Chinese government mandates require widespread installation of these technologies by 2025. That has pushed Chinese and Western companies alike to adapt.
“From this we can see autonomous driving and intelligent connected vehicles are no longer a mere vision; they are a close reality,” Stephan Wollenstein, chief executive of Volkswagen China, said last week.
GM’s Thursday announcement validates China’s long bet on electric cars. Just a few years ago, American carmakers were committed to gasoline engines. German automakers were pushing diesels. Japanese companies were emphasizing gasoline-electric hybrids.
China chose battery-powered electric cars. It announced in 2017 that it was phasing out fossil fuels for cars by a then-unspecified date. Many in the industry were skeptical.
Mary Barra, chief executive of GM, flew to Shanghai two weeks later and declared that while GM planned to put more electric cars on the road, the company believed that consumers, not governments, should decide when to stop buying gasoline- and diesel-powered models.
“I think it works best when, instead of mandating, customers are choosing the technology that meets their needs,” she said at the time.
China has taken a different approach. Given the cost and complexity of developing electric cars, the government has set big targets and offered the support to help its companies meet them.
When it comes to the car industry, “the most important thing is what the government does,” said Liu Jing, a professor at the Cheung Kong Graduate School of Business in Beijing.
The big obstacle right now to selling electric cars is cost.
Making the battery pack costs as little as $1,500 for the simplest Chinese-brand electric subcompacts, which are not really suitable for highway driving because of their slowness and modest range. But the cost is as much as $12,000 for a high-performance car, like a Tesla. Gasoline engines in each category of car size and performance typically cost less than half as much.
Yet battery costs around the world are tumbling by nearly one-fifth each year. Chinese companies with lavish government backing have built immense battery factories deep in western China, notably in Qinghai province, where much of the lithium for the batteries is mined. Mass production has yielded formidable economies of scale.
China is also the world’s main producer of electric motors and a wide range of other electronics.

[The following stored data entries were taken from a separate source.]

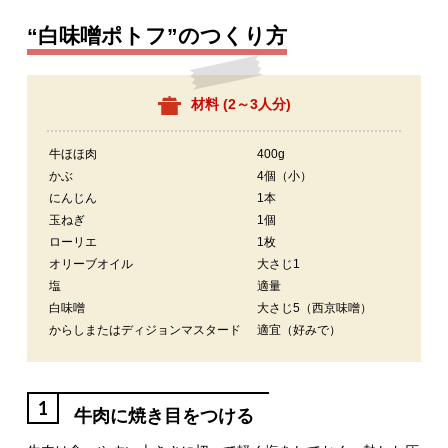
“白味噌ポトフ”のつくり方
材料 (
2～3人分
)
牛ほほ肉
400g
かぶ
4個（小）
にんじん
1本
玉ねぎ
1個
ローリエ
1枚
オリーブオイル
大さじ1
塩
適量
白味噌
大さじ5（西京味噌）
からしまたはディジョンマスタード
適宜（好みで）
1
牛肉に焼き目をつける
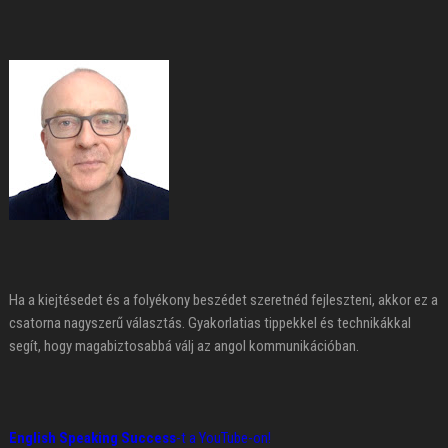
Ha a kiejtésedet és a folyékony beszédet szeretnéd fejleszteni, akkor ez a
csatorna nagyszerű választás. Gyakorlatias tippekkel és technikákkal
segít, hogy magabiztosabbá válj az angol kommunikációban.
English Speaking Success
-t a YouTube-on!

China’s drive for dominance in electric cars began in 2007. That was when Wen Jiabao, then China’s premier, unexpectedly selected a former Audi engineer, Wan Gang, to become the minister of science and technology. Wan, who had also served as president and as director of the Center of Automotive Engineering at Tongji University in Shanghai, was a passionate advocate of electric cars. He had strong support from China’s military and intelligence community, which had long seen the country’s oil imports as a strategic vulnerability.
In 2008, Wan’s first full year in office, China made only 2,100 electric cars. But production has soared since then, reaching 931,000 last year, according to LMC Automotive, a London data firm.
China also got help from Western companies that were getting little support at home. GM agreed in 2011 to transfer battery technology and other electric car technology to a joint venture in China with the country’s largest state-owned automaker, Shanghai Automotive Industry Corp.
At the time, the Chinese government was putting heavy pressure on foreign automakers to transfer electric car technology to joint ventures in China. Such technology transfers – which foreign companies sometimes complain they are forced to make to gain access to the big Chinese market – have become a major issue between Washington and Beijing. The transfers were cited by officials under Donald Trump, the former president, as one reason for launching a trade war against China.
Now many Chinese companies are joining the electric car push. Zhejiang Geely, a Chinese carmaker, announced Friday that it and Foxconn, the contract manufacturer of Apple iPhones and laptop computers in huge factories in China, were in talks to help Faraday Future in the United States make electric cars.
By this autumn, said Liu of the Cheung Kong Graduate School of Business, “you’re going to see a flood of electric vehicles all over the place, going into the market.”